I need to allocate, and free lots of fixed size, small (16 byte) blocks of memory, in no fixed order. I could just call malloc and free for each, but that will probably be very inefficient. A better solution probably would be to call malloc and free for larger blocks, and handle the allocation within those blocks itself.

The question is, how best to do this?

It seems that this should not be a very unusual problem or rare problem, and that it should have been "solved", but I can't seem to find anything. Any pointers?

To clarify, I am aware that memory pool libraries, and what-not exist, but these also take a size parameter. If the size is constant, then different options for more efficient algorithms are available, are there any implementations of these?

+2  A: 

Before embarking on the onerous task of re-writing malloc, the standard advice applies. Profile your code, and make sure that this is actually a problem!

Oli Charlesworth
+2  A: 

The best way to do this is to not assume it will be inefficient. Instead try out the solution with malloc, measure the performance and prove that it is either efficient or not. Then once it's provide to be innefficient (likely won't be) is the only time you should move to a custom allocator. Without the proof you'll never know if your solution is actually faster or not.

JaredPar
+2  A: 

What you're looking for is called a memory pool. There are existing implementations, although it's not hard (and good practice) to make your own.

The simplest implementation for a pool of same-sized data is just a wrapper containing a buffer of n*size, and a stack of n pointers. "malloc" from the pool pops the pointer off the top. "free" to the pool puts the pointer back into the stack.

> **Information supplied**:
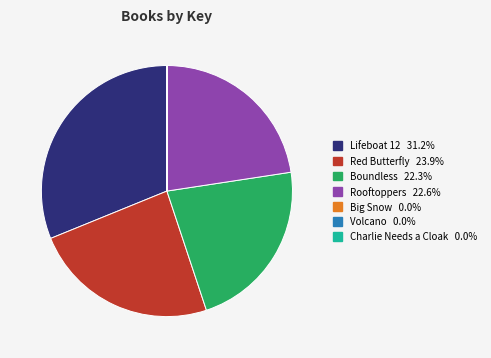

Does any single category account for the majority?

No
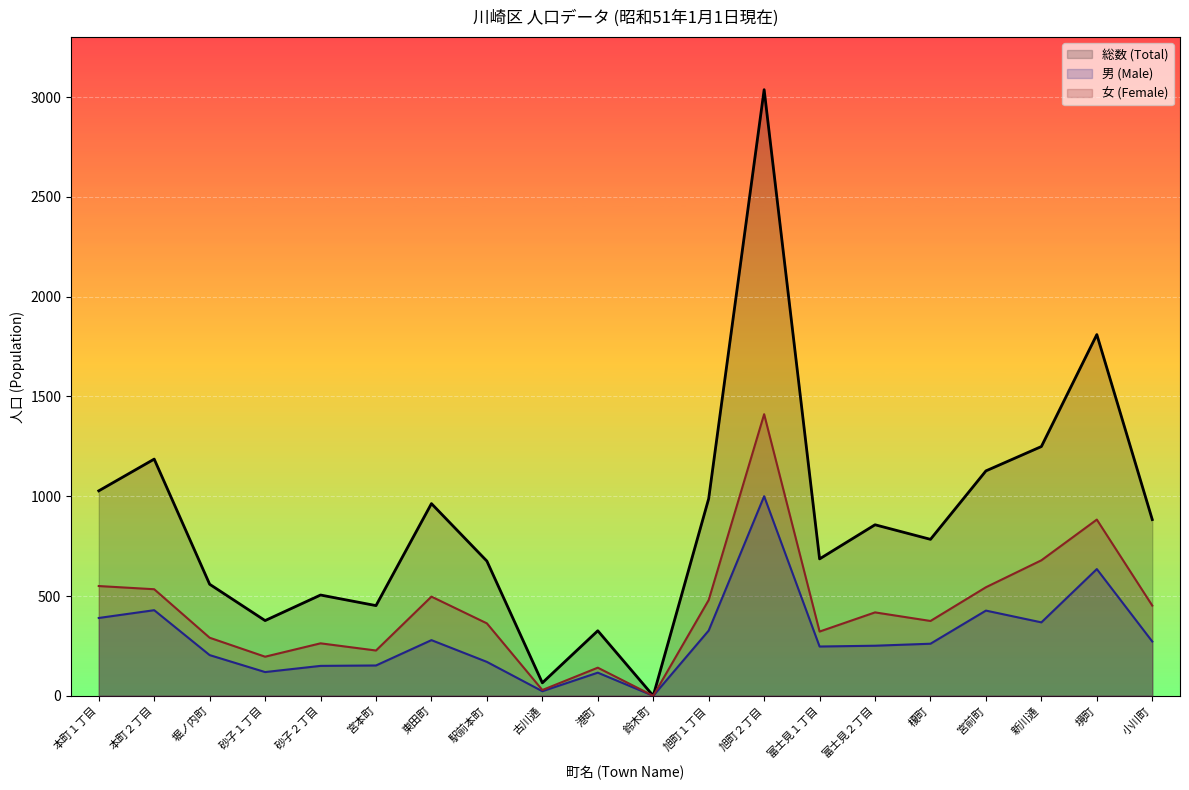

True or false: 男 (Male) and 総数 (Total) intersect in this chart.

False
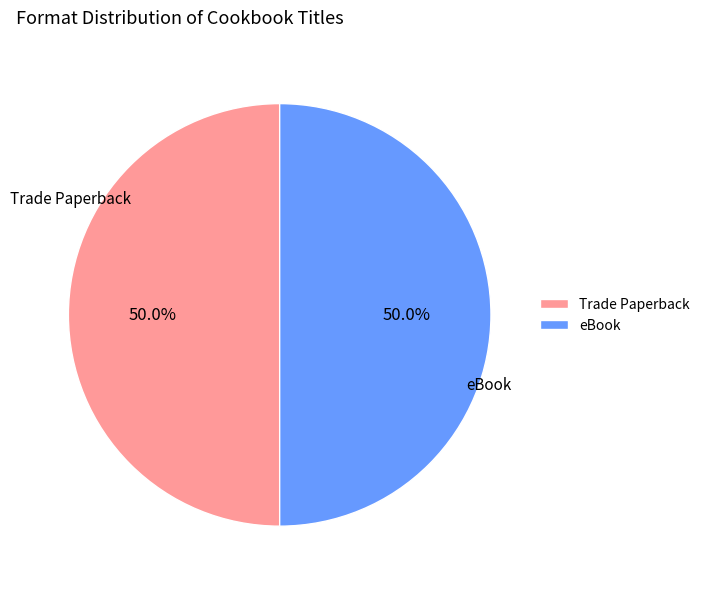

What is the total percentage of Trade Paperback and eBook?

100.0%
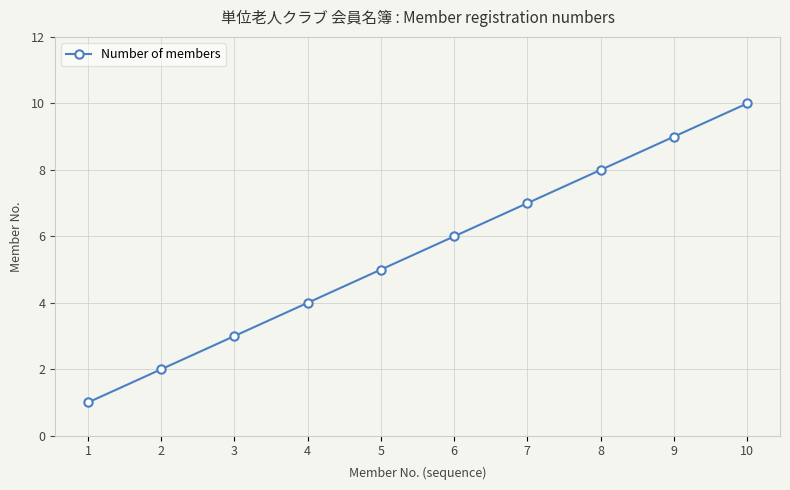

True or false: there are more than 0 points higher than both neighbors.

False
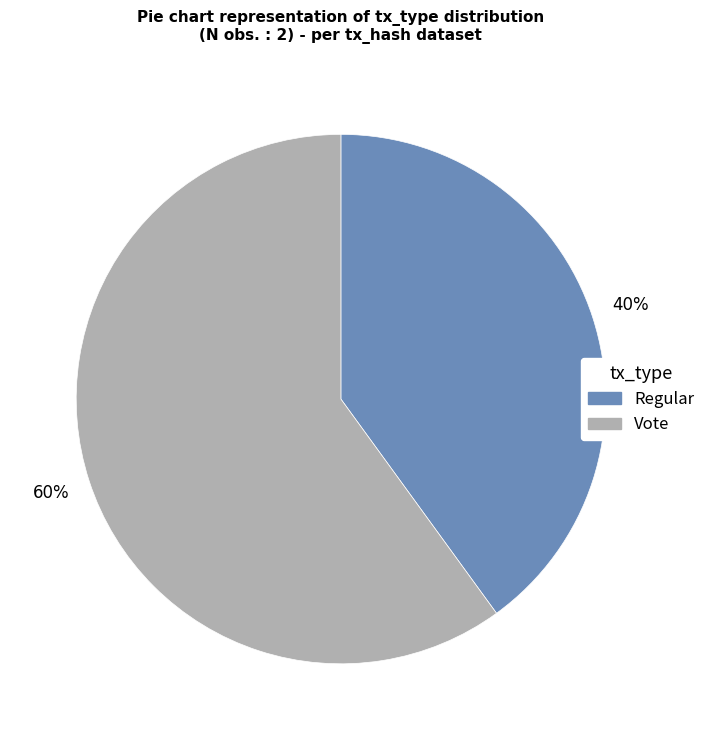

What is the smallest slice in the pie chart?

Regular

> **Using the information**:
1. In the discussion of small fixed-size memory blocks, how big is each block the asker needs?
2. Pick up the discussion of small fixed-size memory blocks right after its last sentence and keep it going.
The records come from a different source than the text.

> **Outputs by task**:
1. 16 bytes.

2.
patros
This does not allow me to free large blocks at once, nor allocate them, unless I have a way of telling whether the entire block is referenced from different points in the linked list. This does require some implementation thought, and I'm looking to see if there is a reasonable solution I can just plug in.
mmmmalloc
+2  A: 

for your requirement your custom allocator would be really simple. just calloc a large array memory

calloc(N * 16)

and then you can just hand out array entries. inorder to track which array locations are in use you could use a simple bitmap and then with a few clever bit operations and pointer subtraction your custom malloc/free operations should be pretty easy. if you run out of space you can just realloc some more, but having a suitable fixed default would be a little easier.

though really you should just use malloc first. malloc creates pools of free memory blocks of different sizes, i would bet that there is a pool for 16 byte memory blocks (different implementations may or may not do this but its a pretty common optimization) and since all your allocations are the same size fragmentation should not be an issue. (plus debugging your allocator might be a bit of a nightmare.)

luke
+4  A: 

You're right, it's a common problem [Edit: how to do fixed-size allocation, I mean. "malloc is slowing down my application" is less common than you might think].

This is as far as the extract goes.